Length-MAX Tokenizer for Language Models
Dong Dong, Weijie Su
TL;DR
Length-MAX introduces a length-weighted tokenizer that maximizes $freq(t) \cdot |t|$ to reduce tokens-per-character and improve efficiency, formulating the problem as NP-hard graph partitioning solved with an $\mathcal{O}(N)$ greedy, scoreboard-based algorithm. The approach yields substantial end-to-end gains: 14–18% fewer tokens, 18.5% faster convergence, 13.7% lower latency, and 16% higher throughput in GPT-2-scale training, while preserving or improving downstream tasks such as LAMBADA and HellaSwag, and achieving 99.62% vocabulary coverage with low OOV. A production-ready pipeline uses Rabin-Karp enumeration, DFA-based decoding, and near-linear CPU scalability, enabling cross-domain efficiency with minimal architectural changes. The work also documents Zipf-aligned token distributions and analyzes robustness, memory footprint reductions, and scaling behavior, suggesting Length-MAX as a complementary, production-friendly tokenization paradigm that can coexist with boundary-aware or token-free approaches.
Abstract
We introduce a new tokenizer for language models that minimizes the average tokens per character, thereby reducing the number of tokens needed to represent text during training and to generate text during inference. Our method, which we refer to as the Length-MAX tokenizer, obtains its vocabulary by casting a length-weighted objective maximization as a graph partitioning problem and developing a greedy approximation algorithm. On FineWeb and diverse domains, it yields 14--18\% fewer tokens than Byte Pair Encoding (BPE) across vocabulary sizes from 10K to 50K, and the reduction is 13.0\% when the size is 64K. Training GPT-2 models at 124M, 355M, and 1.3B parameters from scratch with five runs each shows 18.5\%, 17.2\%, and 18.5\% fewer steps, respectively, to reach a fixed validation loss, and 13.7\%, 12.7\%, and 13.7\% lower inference latency, together with a 16\% throughput gain at 124M, while consistently improving on downstream tasks including reducing LAMBADA perplexity by 11.7\% and enhancing HellaSwag accuracy by 4.3\%. Moreover, the Length-MAX tokenizer achieves 99.62\% vocabulary coverage and the out-of-vocabulary rate remains low at 0.12\% on test sets.
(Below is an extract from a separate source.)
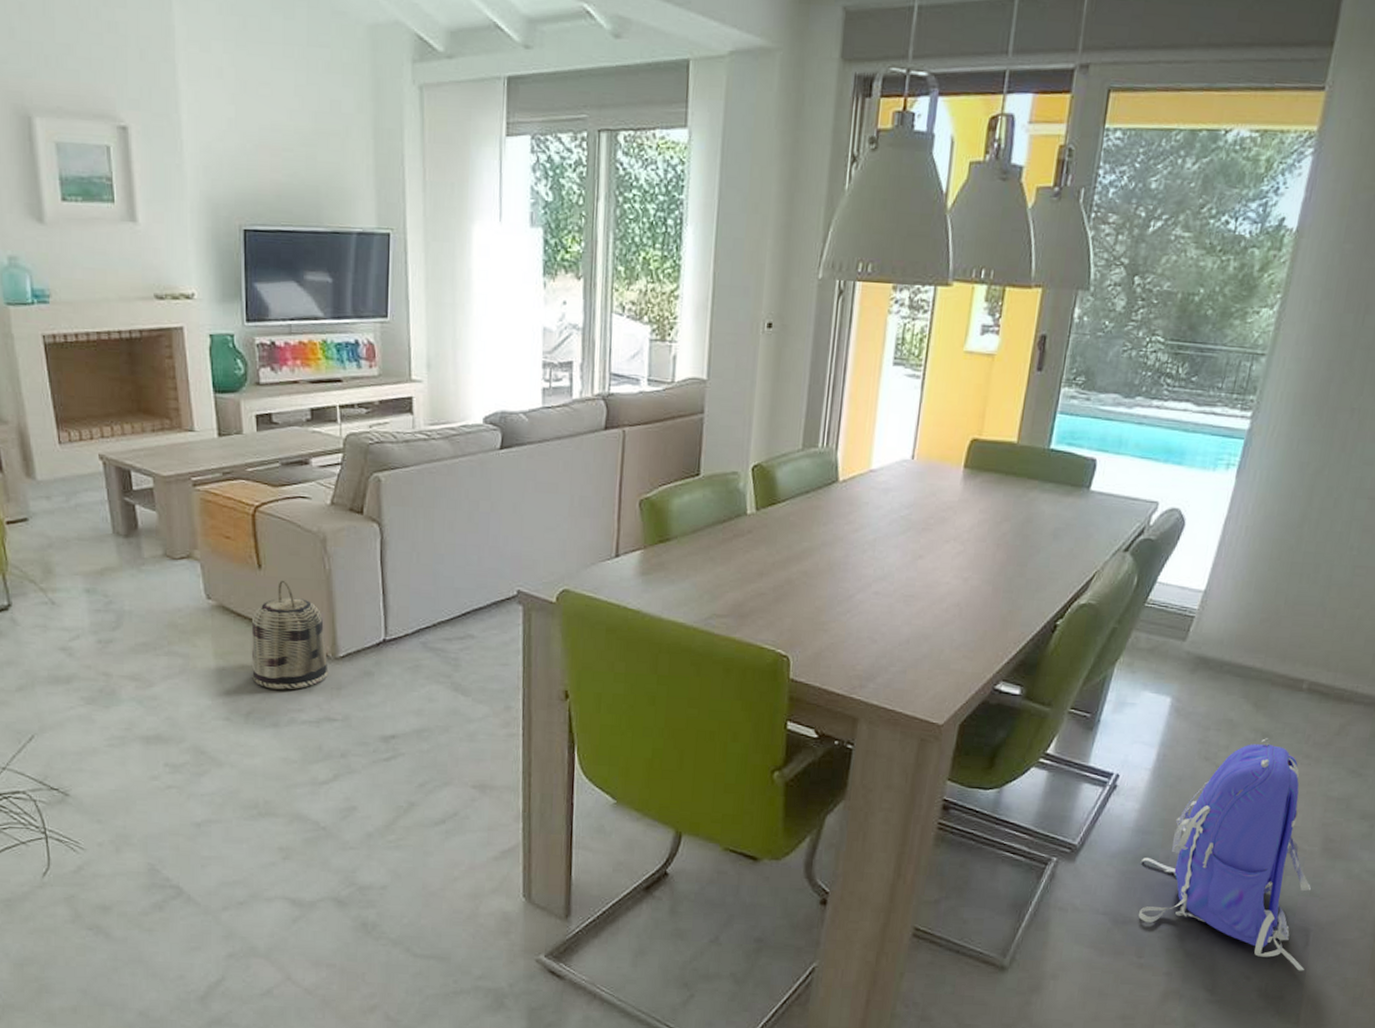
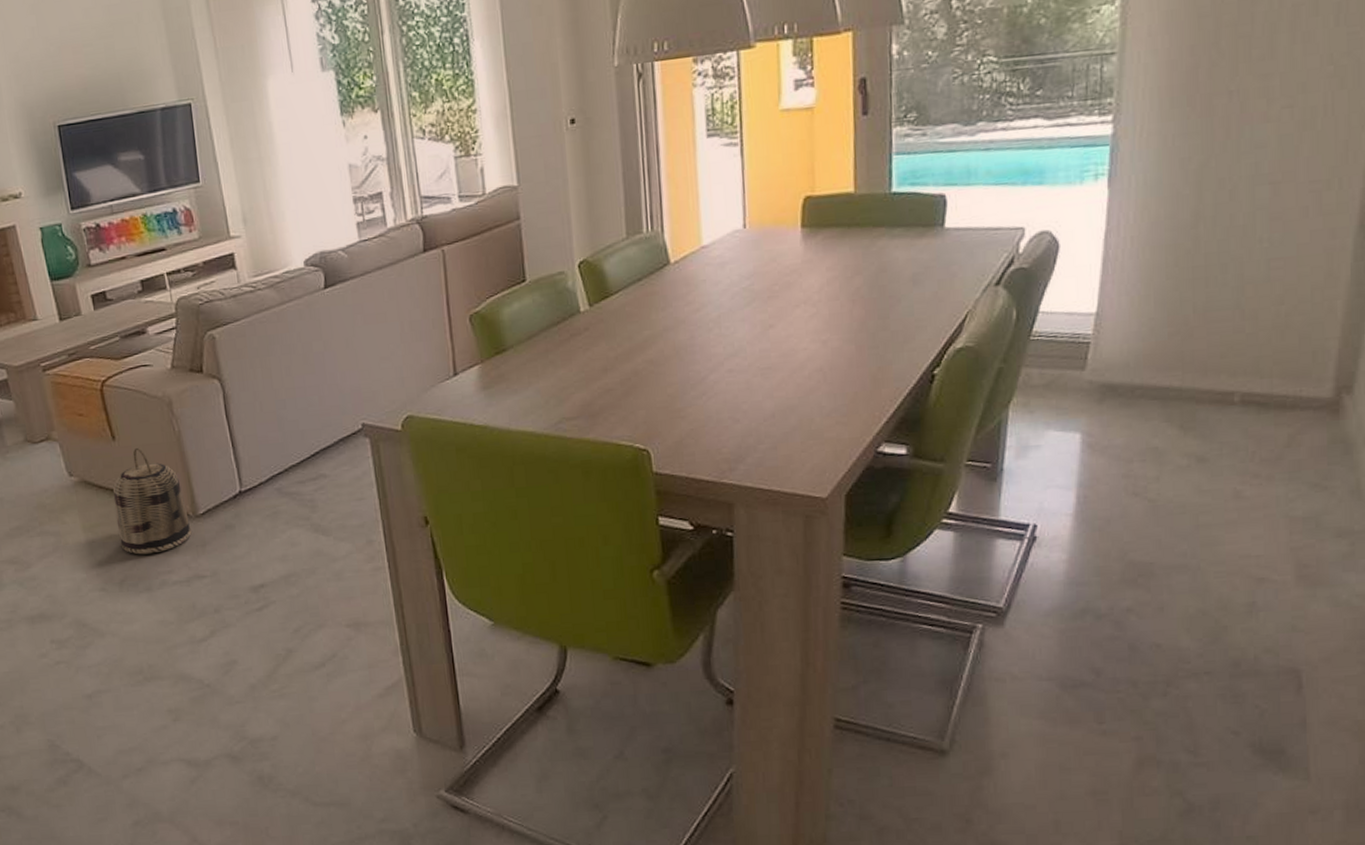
backpack: present [1139,738,1311,971] -> none [1080,462,1303,719]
These results demonstrate that optimizing for average token length, rather than frequency alone, offers an effective approach to more efficient language modeling without sacrificing -- and often improving -- downstream performance. The tokenizer is compatible with production systems and reduces embedding and KV-cache memory by 18\% at inference.